Exercise goal:
In the listing below, how many lines contain the word "knee"? Answer with the number alone.

Given records:
-------------------------

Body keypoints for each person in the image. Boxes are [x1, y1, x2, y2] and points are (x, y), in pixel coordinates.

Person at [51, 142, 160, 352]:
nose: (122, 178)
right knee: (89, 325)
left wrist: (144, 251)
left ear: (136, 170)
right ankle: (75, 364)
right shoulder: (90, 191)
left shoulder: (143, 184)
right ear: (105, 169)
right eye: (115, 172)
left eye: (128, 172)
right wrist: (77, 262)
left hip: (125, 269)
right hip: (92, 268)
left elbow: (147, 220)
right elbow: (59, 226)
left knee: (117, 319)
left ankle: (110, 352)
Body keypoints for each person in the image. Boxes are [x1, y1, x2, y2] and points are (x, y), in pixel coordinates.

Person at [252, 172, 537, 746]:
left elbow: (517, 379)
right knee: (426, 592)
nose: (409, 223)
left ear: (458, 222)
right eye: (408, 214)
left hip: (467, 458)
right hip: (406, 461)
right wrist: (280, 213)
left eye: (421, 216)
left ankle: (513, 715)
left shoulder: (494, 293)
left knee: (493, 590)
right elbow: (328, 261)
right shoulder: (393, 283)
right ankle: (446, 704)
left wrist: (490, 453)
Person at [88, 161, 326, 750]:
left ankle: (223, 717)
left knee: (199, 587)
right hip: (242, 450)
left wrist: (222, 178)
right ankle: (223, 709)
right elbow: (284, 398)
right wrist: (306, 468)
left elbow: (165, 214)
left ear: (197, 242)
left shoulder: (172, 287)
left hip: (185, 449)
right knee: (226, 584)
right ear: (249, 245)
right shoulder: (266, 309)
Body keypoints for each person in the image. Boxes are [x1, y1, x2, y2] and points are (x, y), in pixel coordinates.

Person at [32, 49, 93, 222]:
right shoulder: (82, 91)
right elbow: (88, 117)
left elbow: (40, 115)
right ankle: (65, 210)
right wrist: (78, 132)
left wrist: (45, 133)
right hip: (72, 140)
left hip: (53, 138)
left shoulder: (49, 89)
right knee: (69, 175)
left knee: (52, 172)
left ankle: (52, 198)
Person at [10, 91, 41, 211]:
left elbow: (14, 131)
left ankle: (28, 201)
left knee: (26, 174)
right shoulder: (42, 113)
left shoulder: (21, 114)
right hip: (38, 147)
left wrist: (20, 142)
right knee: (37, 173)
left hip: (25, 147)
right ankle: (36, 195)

-------------------------

Solution to the problem:
10